Data Lake Solutions from Teradata
Learn more
Data lakes meet the need to economically harness and derive value from exploding data volumes. This “dark” data from new sources—web, mobile, connected devices—was often discarded in the past, but it contains valuable insight. Massive volumes, plus new forms of analytics, demand a new way to manage and derive value from data.
A data lake is a collection of long-term data containers that capture, refine, and explore any form of raw data at scale. It is enabled by low-cost technologies that multiple downstream facilities can draw upon, including data marts, data warehouses, and recommendation engines.
Prior to the big data trend, data integration normalized information in some sort of persistence – such as a database – and that created the value. This alone is no longer enough to manage all data in the enterprise and attempting to structure it all undermines the value. That’s why dark data is rarely captured in a database, but data scientists often dig through dark data to find a few facts worth repeating.

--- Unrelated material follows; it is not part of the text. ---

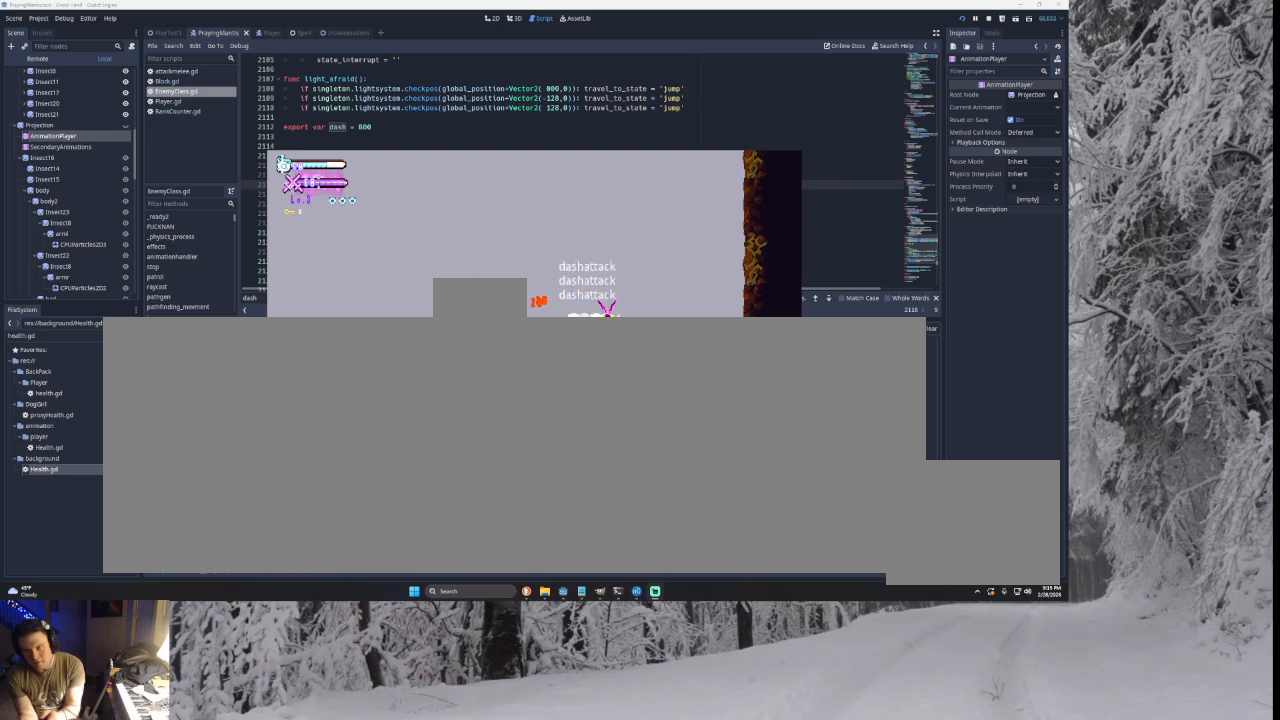
{"buttons": [], "left_stick": "center", "right_stick": "center", "events": [[300, "left_stick", "right"], [400, "left_stick", "center"]]}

On the surface, data lakes appear straightforward—offering a way to manage and exploit massive volumes of structured and unstructured data. But, they are not as simple as they seem, and failed data lake projects are not uncommon across many types of industries and organizations. Early data lake projects faced challenges because best practices had yet to emerge. Now a lack of solid design is the primary reason data lakes don’t deliver their full value.
Data silo and cluster proliferation: There is a notion that data lakes have a low barrier to entry and can be done makeshift in the cloud. This leads to redundant data and inconsistency with no two data lakes reconciling, as well as synchronization problems.
Conflicting objectives for data access: There is a balancing act between determining how strict security measures should be versus agile access. Plans and procedures need to be in place that align all stakeholders.
Limited commercial-off-the-shelf tools: Many vendors claim to connect to Hadoop or cloud object stores, but the offerings lack deep integration and most of these products were built for data warehouses, not data lakes.
Lack of end user adoption: Users have the perception—right or wrong—that it’s too complicated to get answers from data lakes because it requires premium coding skills, or they can’t find the needles they need within the data haystacks.